I’ve heard horror stories of compressed files being made completely unextractable by a single corrupted bit but I don’t know how much a risk that still is in 2025, though since I plan to leave the hard drive unplugged for long periods, I want the best chance of recovery if something does go wrong.

I also want the files to be extractable with just the Linux/Unix standard binutils since this is my disaster recovery plan and I want to be able to work with it through a Linux live image without installing any extra packages when my server dies, hence I’m only looking at gz, xz, or bz2.

So out of the three, which is generally considered more stable and corruption resistant when the compression ratio is turned all the way up? Do any of them have the ability to recover from a bit flip or at the very least detect with certainty whether the data is corrupted or not when extracting? Additionally, should I be generating separate checksum files for the original data or do the compressed formats include checksumming themselves?

  • GenderNeutralBro@lemmy.sdf.org
    link
    fedilink
    English
    arrow-up
    8
    ·
    1 month ago

    Generally speaking, xz provides higher compression.
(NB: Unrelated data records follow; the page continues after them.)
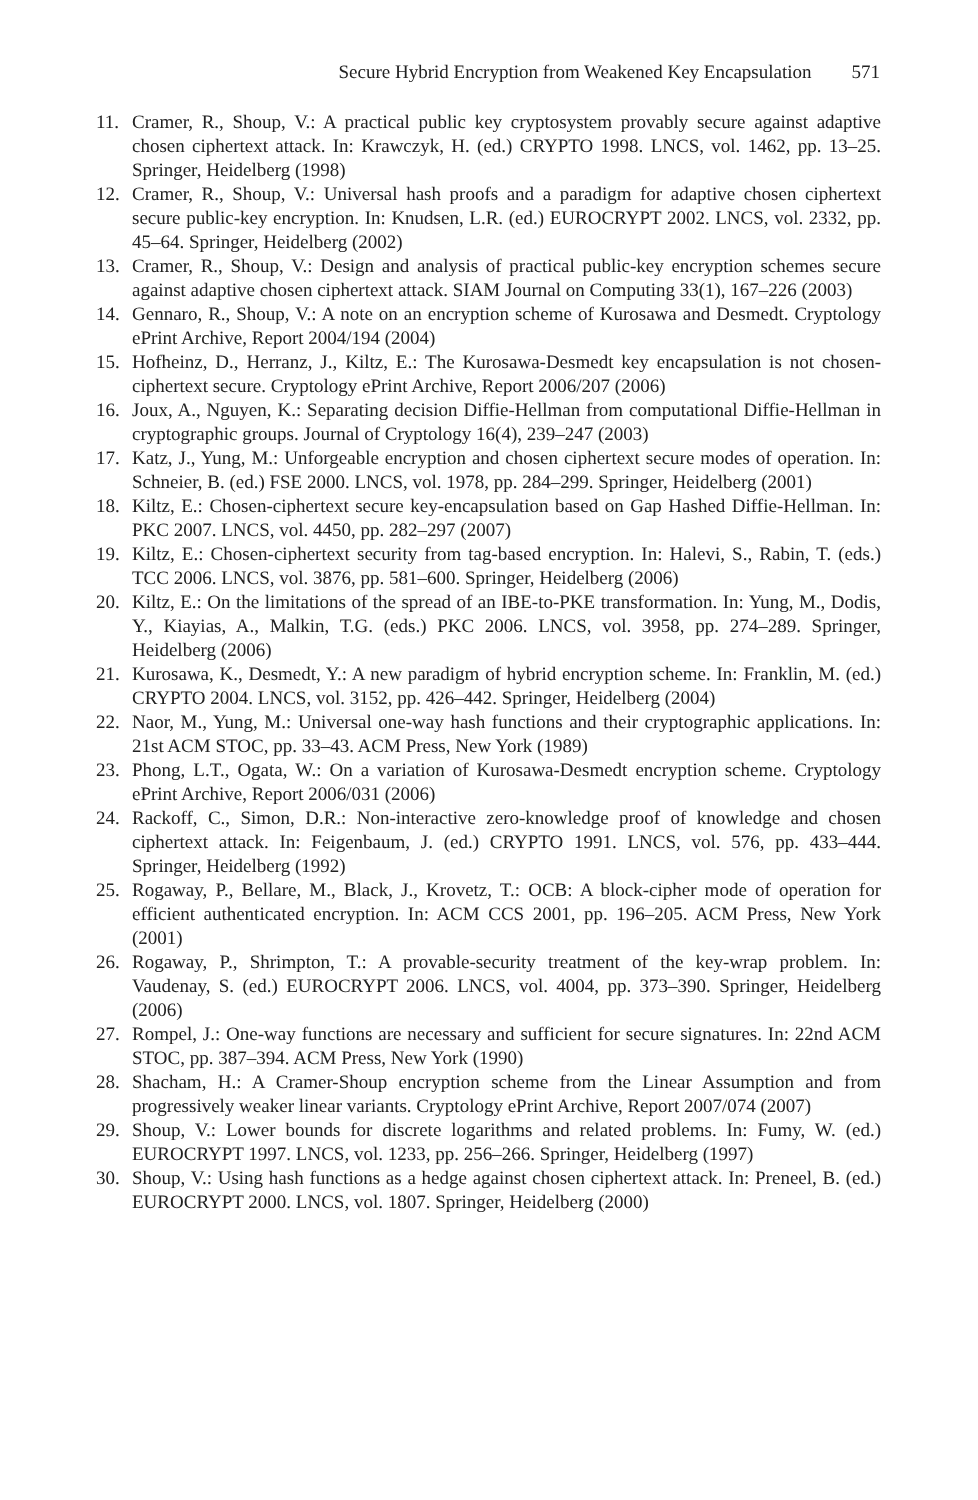Secure Hybrid Encryption from Weakened Key Encapsulation 571
11. Cramer, R., Shoup, V.: A practical public key cryptosystem provably secure against adaptive chosen ciphertext attack. In: Krawczyk, H. (ed.) CRYPTO 1998. LNCS, vol. 1462, pp. 13–25. Springer, Heidelberg (1998)
12. Cramer, R., Shoup, V.: Universal hash proofs and a paradigm for adaptive chosen ciphertext secure public-key encryption. In: Knudsen, L.R. (ed.) EUROCRYPT 2002. LNCS, vol. 2332, pp. 45–64. Springer, Heidelberg (2002)
13. Cramer, R., Shoup, V.: Design and analysis of practical public-key encryption schemes secure against adaptive chosen ciphertext attack. SIAM Journal on Computing 33(1), 167–226 (2003)
14. Gennaro, R., Shoup, V.: A note on an encryption scheme of Kurosawa and Desmedt. Cryptology ePrint Archive, Report 2004/194 (2004)
15. Hofheinz, D., Herranz, J., Kiltz, E.: The Kurosawa-Desmedt key encapsulation is not chosen-ciphertext secure. Cryptology ePrint Archive, Report 2006/207 (2006)
16. Joux, A., Nguyen, K.: Separating decision Diffie-Hellman from computational Diffie-Hellman in cryptographic groups. Journal of Cryptology 16(4), 239–247 (2003)
17. Katz, J., Yung, M.: Unforgeable encryption and chosen ciphertext secure modes of operation. In: Schneier, B. (ed.) FSE 2000. LNCS, vol. 1978, pp. 284–299. Springer, Heidelberg (2001)
18. Kiltz, E.: Chosen-ciphertext secure key-encapsulation based on Gap Hashed Diffie-Hellman. In: PKC 2007. LNCS, vol. 4450, pp. 282–297 (2007)
19. Kiltz, E.: Chosen-ciphertext security from tag-based encryption. In: Halevi, S., Rabin, T. (eds.) TCC 2006. LNCS, vol. 3876, pp. 581–600. Springer, Heidelberg (2006)
20. Kiltz, E.: On the limitations of the spread of an IBE-to-PKE transformation. In: Yung, M., Dodis, Y., Kiayias, A., Malkin, T.G. (eds.) PKC 2006. LNCS, vol. 3958, pp. 274–289. Springer, Heidelberg (2006)
21. Kurosawa, K., Desmedt, Y.: A new paradigm of hybrid encryption scheme. In: Franklin, M. (ed.) CRYPTO 2004. LNCS, vol. 3152, pp. 426–442. Springer, Heidelberg (2004)
22. Naor, M., Yung, M.: Universal one-way hash functions and their cryptographic applications. In: 21st ACM STOC, pp. 33–43. ACM Press, New York (1989)
23. Phong, L.T., Ogata, W.: On a variation of Kurosawa-Desmedt encryption scheme. Cryptology ePrint Archive, Report 2006/031 (2006)
24. Rackoff, C., Simon, D.R.: Non-interactive zero-knowledge proof of knowledge and chosen ciphertext attack. In: Feigenbaum, J. (ed.) CRYPTO 1991. LNCS, vol. 576, pp. 433–444. Springer, Heidelberg (1992)
25. Rogaway, P., Bellare, M., Black, J., Krovetz, T.: OCB: A block-cipher mode of operation for efficient authenticated encryption. In: ACM CCS 2001, pp. 196–205. ACM Press, New York (2001)
26. Rogaway, P., Shrimpton, T.: A provable-security treatment of the key-wrap problem. In: Vaudenay, S. (ed.) EUROCRYPT 2006. LNCS, vol. 4004, pp. 373–390. Springer, Heidelberg (2006)
27. Rompel, J.: One-way functions are necessary and sufficient for secure signatures. In: 22nd ACM STOC, pp. 387–394. ACM Press, New York (1990)
28. Shacham, H.: A Cramer-Shoup encryption scheme from the Linear Assumption and from progressively weaker linear variants. Cryptology ePrint Archive, Report 2007/074 (2007)
29. Shoup, V.: Lower bounds for discrete logarithms and related problems. In: Fumy, W. (ed.) EUROCRYPT 1997. LNCS, vol. 1233, pp. 256–266. Springer, Heidelberg (1997)
30. Shoup, V.: Using hash functions as a hedge against chosen ciphertext attack. In: Preneel, B. (ed.) EUROCRYPT 2000. LNCS, vol. 1807. Springer, Heidelberg (2000)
    None of these are well optimized for images. Depending on your image format, you might be better off leaving those files alone or converting them to a more modern format like JPEG-XL. Supposedly JPEG-XL can further compress JPEG files with no additional loss of quality, and it also has an efficient lossless mode.

    Do any of them have the ability to recover from a bit flip or at the very least detect with certainty whether the data is corrupted or not when extracting?

    As far as I know, no common compression algorithms feature built-in error correction, nor does tar. This is something you can do with external tools, instead.

    For validation, you can save a hash of the compressed output. md5 is a bad hashing algorithm but it’s still generally fine (and widely used) for this purpose. SHA256 is much more robust if you are worried about dedicated malicious forgery, and not just random corruption.

    Usually, you’d just put hash files alongside your archive files with appropriate names, so you can manually check them later. Note that this will not provide you with information about which parts of the archive are corrupt, only that it is corrupt.

    For error correction, consider par2. Same idea: you give it a file, and it creates a secondary file that can be used alongside the original for error correction later.

    I also want the files to be extractable with just the Linux/Unix standard binutils

    That is a key advantage of this method. Adding a hash file or par file does not change the basic archive, so you don’t need any special tools to work with it.

    You should also consider your file system and media. Some file systems offer built-in error correction. And some media types are less susceptible to corruption than others, either due to physical durability or to baked-in error correction.